■ **TASK**: Any image found in the entries is to be skipped; the rest is returned word for word.
*** DATA LISTING Section Begins ***
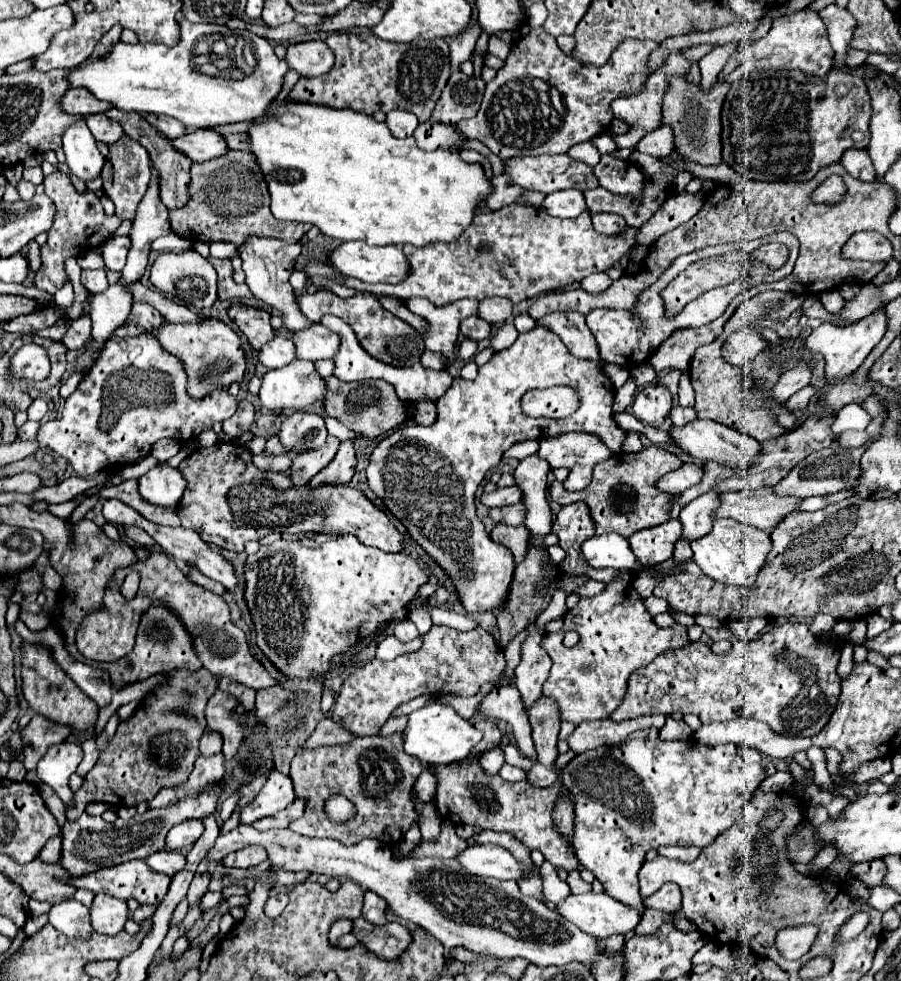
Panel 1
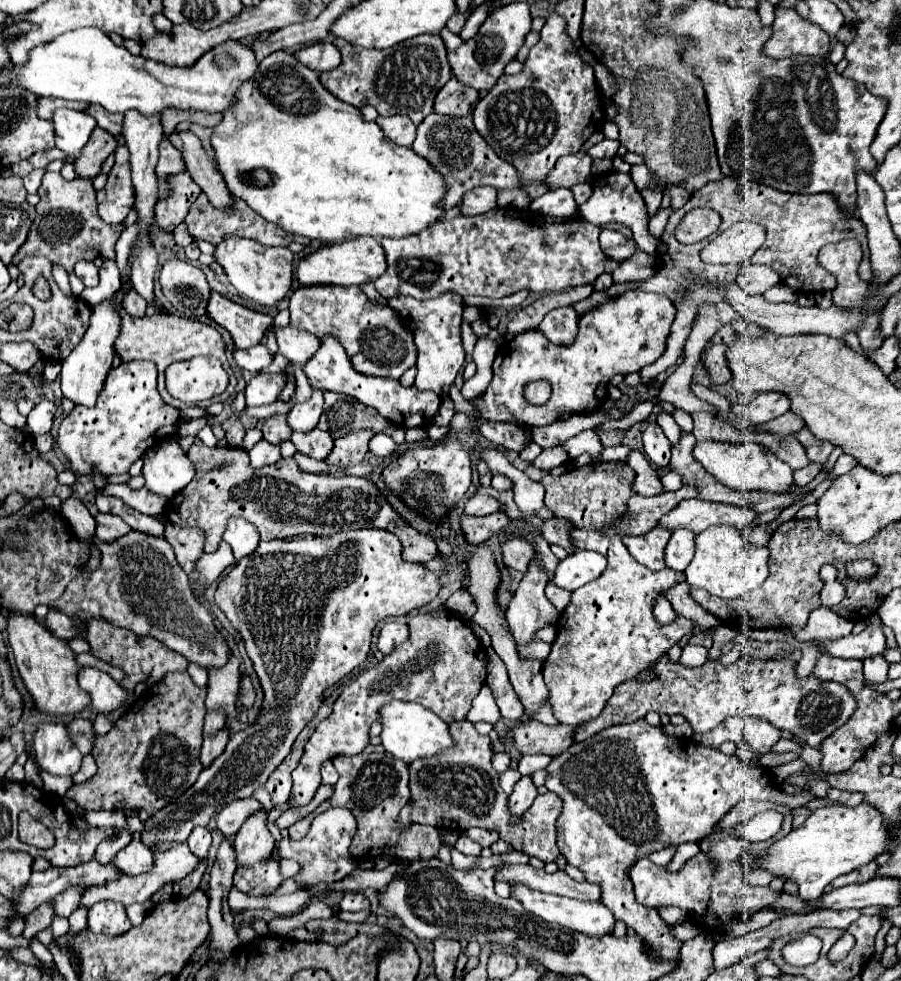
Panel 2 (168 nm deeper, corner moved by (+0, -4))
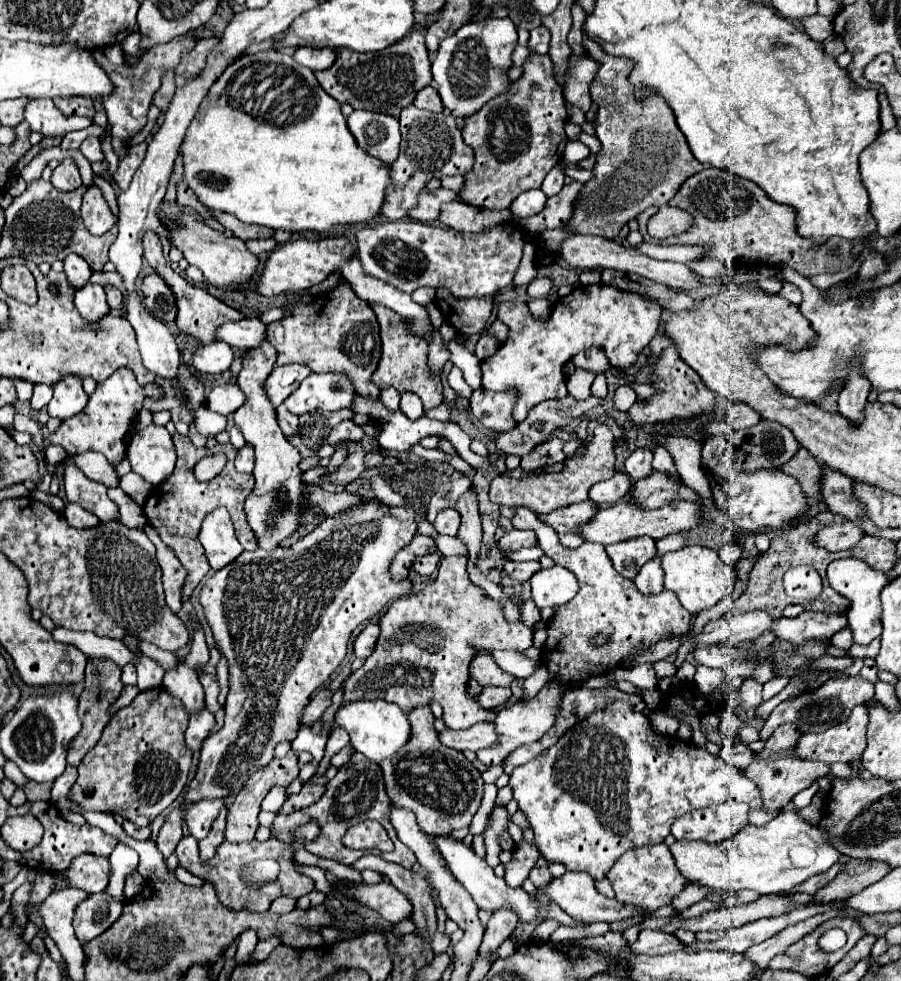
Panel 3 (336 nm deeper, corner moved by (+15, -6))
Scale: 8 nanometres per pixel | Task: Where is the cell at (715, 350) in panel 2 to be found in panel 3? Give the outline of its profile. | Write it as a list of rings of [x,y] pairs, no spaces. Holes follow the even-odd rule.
[[[668,347],[658,355],[654,363],[654,371],[650,375],[650,385],[656,389],[656,393],[650,399],[636,401],[628,411],[628,419],[630,423],[634,423],[634,427],[642,427],[650,423],[670,423],[674,419],[690,419],[696,415],[712,413],[716,409],[716,393],[712,393],[702,383],[702,379],[692,367],[680,361],[674,347]]]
*** DATA LISTING Section Ends ***
■ **TASK ANSWER**:
Panel 1
Panel 2 (168 nm deeper, corner moved by (+0, -4))
Panel 3 (336 nm deeper, corner moved by (+15, -6))
Scale: 8 nanometres per pixel | Task: Where is the cell at (715, 350) in panel 2 to be found in panel 3? Give the outline of its profile. | Write it as a list of rings of [x,y] pairs, no spaces. Holes follow the even-odd rule.
[[[668,347],[658,355],[654,363],[654,371],[650,375],[650,385],[656,389],[656,393],[650,399],[636,401],[628,411],[628,419],[630,423],[634,423],[634,427],[642,427],[650,423],[670,423],[674,419],[690,419],[696,415],[712,413],[716,409],[716,393],[712,393],[702,383],[702,379],[692,367],[680,361],[674,347]]]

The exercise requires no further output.